Design of Two-Level Incentive Mechanisms for Hierarchical Federated Learning
Shunfeng Chu, Jun Li, Kang Wei, Yuwen Qian, Kunlun Wang, Feng Shu, Wen Chen
TL;DR
This work tackles incentivizing participation in Hierarchical Federated Learning across device-edge-cloud layers under wireless resource constraints. It introduces a two-level mechanism: a lower-level coalition formation game with altruistic preferences to optimize device-edge association and bandwidth, and an upper-level Stackelberg game to determine edge aggregations and cloud rewards. The lower-level game is shown to be an exact potential game with a stable coalition partition and is solved via a gradient projection-based bandwidth allocation; the upper-level game is analyzed through a variational-inequality framework to yield Stackelberg equilibria.
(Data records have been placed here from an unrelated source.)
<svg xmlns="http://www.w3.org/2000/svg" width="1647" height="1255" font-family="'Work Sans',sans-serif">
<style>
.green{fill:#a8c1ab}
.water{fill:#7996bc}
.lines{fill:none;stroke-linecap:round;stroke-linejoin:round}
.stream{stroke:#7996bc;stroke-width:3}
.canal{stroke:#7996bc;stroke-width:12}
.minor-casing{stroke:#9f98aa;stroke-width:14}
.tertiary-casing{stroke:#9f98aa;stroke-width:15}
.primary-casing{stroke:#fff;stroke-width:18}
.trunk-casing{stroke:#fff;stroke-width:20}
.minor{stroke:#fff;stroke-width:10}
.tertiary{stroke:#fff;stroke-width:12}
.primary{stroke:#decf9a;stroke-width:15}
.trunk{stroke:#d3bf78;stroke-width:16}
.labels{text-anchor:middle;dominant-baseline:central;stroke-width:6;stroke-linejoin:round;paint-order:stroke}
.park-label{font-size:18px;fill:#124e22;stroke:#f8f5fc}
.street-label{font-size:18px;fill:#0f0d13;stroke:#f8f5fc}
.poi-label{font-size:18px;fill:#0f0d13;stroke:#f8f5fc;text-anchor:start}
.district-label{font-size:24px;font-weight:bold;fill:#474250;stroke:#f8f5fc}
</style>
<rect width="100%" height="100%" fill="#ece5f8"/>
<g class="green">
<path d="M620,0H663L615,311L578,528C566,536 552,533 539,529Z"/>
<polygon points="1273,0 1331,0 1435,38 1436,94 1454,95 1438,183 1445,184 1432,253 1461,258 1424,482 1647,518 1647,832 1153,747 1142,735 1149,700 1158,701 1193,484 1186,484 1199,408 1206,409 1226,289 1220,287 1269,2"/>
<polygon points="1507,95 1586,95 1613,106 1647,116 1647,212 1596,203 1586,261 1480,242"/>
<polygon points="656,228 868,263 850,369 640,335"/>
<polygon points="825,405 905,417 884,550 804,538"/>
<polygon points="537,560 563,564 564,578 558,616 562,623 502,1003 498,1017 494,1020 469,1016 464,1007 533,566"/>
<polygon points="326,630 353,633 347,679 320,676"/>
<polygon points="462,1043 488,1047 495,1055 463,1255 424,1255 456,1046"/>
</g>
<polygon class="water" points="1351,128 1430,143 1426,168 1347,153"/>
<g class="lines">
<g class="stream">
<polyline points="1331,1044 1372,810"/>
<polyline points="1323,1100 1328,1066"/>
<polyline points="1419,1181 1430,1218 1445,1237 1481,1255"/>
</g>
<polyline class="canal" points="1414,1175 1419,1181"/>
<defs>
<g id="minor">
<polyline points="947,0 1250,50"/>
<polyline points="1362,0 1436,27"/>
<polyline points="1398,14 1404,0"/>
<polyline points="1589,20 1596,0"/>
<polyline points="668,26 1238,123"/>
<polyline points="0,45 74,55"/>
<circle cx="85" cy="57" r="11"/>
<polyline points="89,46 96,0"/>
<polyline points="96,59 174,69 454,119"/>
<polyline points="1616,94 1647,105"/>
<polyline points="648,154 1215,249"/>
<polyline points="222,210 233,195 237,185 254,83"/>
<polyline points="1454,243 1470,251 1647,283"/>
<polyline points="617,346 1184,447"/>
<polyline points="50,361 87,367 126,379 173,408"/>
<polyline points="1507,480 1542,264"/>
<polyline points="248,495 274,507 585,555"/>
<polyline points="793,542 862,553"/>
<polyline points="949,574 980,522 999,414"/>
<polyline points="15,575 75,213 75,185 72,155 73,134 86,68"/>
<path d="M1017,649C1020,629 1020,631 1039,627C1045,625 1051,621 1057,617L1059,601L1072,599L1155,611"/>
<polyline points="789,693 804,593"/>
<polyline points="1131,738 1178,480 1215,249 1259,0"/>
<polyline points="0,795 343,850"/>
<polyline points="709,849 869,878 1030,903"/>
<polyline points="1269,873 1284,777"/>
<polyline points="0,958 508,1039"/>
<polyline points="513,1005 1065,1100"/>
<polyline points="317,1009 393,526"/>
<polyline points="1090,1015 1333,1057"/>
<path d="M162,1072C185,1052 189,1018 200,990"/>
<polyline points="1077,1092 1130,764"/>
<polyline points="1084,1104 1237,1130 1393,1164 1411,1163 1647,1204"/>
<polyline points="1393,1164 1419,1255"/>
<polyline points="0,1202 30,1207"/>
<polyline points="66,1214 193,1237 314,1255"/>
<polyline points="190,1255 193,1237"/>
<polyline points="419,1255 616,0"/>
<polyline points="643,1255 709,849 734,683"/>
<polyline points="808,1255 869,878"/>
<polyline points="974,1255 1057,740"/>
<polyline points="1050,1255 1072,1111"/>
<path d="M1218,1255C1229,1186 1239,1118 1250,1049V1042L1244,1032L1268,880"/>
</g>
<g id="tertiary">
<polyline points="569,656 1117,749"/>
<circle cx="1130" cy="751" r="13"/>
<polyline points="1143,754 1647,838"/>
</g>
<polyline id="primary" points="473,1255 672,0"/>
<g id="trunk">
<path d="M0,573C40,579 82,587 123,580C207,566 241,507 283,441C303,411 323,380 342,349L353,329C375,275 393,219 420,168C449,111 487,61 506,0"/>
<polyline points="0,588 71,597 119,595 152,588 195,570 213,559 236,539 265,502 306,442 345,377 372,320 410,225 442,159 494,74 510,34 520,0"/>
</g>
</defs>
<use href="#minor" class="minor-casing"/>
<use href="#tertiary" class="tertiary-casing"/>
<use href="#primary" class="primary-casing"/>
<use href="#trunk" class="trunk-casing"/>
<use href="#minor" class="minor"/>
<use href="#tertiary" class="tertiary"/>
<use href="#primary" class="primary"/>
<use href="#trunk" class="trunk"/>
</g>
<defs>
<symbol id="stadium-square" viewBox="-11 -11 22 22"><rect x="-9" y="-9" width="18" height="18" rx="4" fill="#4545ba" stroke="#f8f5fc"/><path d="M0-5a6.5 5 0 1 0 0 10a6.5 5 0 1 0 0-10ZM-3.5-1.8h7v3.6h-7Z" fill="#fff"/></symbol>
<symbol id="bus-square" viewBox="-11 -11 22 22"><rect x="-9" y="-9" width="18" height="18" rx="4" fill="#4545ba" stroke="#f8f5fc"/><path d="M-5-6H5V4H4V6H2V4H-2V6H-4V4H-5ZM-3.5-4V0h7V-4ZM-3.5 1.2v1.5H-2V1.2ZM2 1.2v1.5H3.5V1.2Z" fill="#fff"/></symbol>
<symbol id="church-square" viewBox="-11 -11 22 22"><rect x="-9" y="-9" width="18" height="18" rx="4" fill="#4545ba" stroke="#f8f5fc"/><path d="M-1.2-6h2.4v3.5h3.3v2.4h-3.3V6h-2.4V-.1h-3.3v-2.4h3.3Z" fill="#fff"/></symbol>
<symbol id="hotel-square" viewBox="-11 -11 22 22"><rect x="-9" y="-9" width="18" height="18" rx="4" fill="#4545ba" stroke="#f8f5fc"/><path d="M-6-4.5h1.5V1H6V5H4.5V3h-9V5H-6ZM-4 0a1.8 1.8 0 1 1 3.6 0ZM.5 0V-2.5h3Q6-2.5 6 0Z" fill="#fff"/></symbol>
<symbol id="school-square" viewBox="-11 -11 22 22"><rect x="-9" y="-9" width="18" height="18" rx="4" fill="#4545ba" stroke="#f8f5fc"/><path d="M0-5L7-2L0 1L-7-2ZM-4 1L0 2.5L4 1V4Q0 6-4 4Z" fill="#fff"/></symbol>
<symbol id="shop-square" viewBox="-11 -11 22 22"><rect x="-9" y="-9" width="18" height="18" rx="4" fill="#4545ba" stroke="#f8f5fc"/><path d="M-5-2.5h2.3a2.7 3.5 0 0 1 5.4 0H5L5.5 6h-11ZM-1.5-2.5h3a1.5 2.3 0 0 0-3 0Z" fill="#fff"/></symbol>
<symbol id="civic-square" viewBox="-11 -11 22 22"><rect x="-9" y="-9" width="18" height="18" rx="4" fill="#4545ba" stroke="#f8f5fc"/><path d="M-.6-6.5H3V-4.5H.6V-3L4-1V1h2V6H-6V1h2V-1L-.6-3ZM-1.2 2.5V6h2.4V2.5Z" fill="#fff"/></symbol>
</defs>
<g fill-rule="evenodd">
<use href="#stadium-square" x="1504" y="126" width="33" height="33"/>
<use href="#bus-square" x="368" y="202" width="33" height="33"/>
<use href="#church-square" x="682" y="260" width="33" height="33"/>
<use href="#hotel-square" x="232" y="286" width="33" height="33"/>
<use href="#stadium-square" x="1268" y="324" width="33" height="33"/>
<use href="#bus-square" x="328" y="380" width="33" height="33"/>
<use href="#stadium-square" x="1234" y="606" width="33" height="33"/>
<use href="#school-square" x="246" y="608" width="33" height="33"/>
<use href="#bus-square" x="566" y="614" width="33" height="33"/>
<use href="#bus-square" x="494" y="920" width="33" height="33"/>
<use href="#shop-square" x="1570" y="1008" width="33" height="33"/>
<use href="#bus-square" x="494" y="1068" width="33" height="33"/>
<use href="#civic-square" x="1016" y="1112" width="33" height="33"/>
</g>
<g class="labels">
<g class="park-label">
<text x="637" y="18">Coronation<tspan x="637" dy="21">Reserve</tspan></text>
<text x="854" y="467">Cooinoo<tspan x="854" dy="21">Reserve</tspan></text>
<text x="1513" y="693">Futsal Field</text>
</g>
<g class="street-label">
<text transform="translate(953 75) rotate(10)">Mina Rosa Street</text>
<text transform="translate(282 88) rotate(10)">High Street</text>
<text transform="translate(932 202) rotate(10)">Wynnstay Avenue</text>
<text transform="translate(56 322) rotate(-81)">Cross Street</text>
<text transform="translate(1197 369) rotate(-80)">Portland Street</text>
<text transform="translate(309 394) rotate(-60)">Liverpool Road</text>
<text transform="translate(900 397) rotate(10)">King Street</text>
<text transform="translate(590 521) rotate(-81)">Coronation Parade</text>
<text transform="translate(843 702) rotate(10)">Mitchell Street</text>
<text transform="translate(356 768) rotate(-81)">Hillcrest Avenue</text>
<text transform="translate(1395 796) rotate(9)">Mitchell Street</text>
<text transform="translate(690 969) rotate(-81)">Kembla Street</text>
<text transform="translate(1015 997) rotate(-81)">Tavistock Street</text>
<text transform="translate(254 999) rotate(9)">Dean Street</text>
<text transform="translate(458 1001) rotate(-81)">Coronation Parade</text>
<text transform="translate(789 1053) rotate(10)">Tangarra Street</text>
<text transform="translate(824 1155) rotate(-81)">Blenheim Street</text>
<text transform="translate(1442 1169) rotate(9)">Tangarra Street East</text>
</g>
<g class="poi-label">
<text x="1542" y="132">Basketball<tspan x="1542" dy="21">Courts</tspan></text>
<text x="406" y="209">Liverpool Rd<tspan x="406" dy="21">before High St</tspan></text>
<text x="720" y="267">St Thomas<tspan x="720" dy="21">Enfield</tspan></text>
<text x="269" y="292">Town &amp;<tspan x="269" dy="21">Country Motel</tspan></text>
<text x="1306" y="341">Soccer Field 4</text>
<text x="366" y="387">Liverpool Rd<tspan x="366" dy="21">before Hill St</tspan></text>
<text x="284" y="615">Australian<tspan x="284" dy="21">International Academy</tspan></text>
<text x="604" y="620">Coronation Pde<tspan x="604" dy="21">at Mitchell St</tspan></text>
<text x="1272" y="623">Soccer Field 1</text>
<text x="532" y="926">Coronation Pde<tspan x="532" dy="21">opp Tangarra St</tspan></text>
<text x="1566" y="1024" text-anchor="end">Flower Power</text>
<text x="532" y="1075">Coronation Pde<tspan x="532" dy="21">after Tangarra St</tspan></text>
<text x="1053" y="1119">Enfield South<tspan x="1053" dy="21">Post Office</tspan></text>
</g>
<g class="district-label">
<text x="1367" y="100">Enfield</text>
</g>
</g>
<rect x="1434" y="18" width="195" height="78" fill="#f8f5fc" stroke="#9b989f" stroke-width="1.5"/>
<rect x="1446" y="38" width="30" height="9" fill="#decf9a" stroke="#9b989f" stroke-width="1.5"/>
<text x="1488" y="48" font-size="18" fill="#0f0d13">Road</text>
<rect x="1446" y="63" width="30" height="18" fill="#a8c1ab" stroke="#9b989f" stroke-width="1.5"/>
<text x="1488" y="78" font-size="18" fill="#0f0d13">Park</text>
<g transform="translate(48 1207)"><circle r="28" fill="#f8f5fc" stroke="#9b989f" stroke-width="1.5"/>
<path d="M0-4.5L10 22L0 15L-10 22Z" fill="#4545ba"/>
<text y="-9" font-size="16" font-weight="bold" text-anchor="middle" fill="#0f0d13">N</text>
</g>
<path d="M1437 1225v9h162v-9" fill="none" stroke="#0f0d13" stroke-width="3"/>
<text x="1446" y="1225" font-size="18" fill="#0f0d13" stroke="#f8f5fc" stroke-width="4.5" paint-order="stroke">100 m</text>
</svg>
Numerical results on real datasets demonstrate performance gains over benchmarks, including accuracy improvements up to 3% on FashionMNIST and CIFAR-10.
Abstract
Hierarchical Federated Learning (HFL) is a distributed machine learning paradigm tailored for multi-tiered computation architectures, which supports massive access of devices' models simultaneously. To enable efficient HFL, it is crucial to design suitable incentive mechanisms to ensure that devices actively participate in local training. However, there are few studies on incentive mechanism design for HFL. In this paper, we design two-level incentive mechanisms for the HFL with a two-tiered computing structure to encourage the participation of entities in each tier in the HFL training. In the lower-level game, we propose a coalition formation game to joint optimize the edge association and bandwidth allocation problem, and obtain efficient coalition partitions by the proposed preference rule, which can be proven to be stable by exact potential game. In the upper-level game, we design the Stackelberg game algorithm, which not only determines the optimal number of edge aggregations for edge servers to maximize their utility, but also optimize the unit reward provided for the edge aggregation performance to ensure the interests of cloud servers. Furthermore, numerical results indicate that the proposed algorithms can achieve better performance than the benchmark schemes.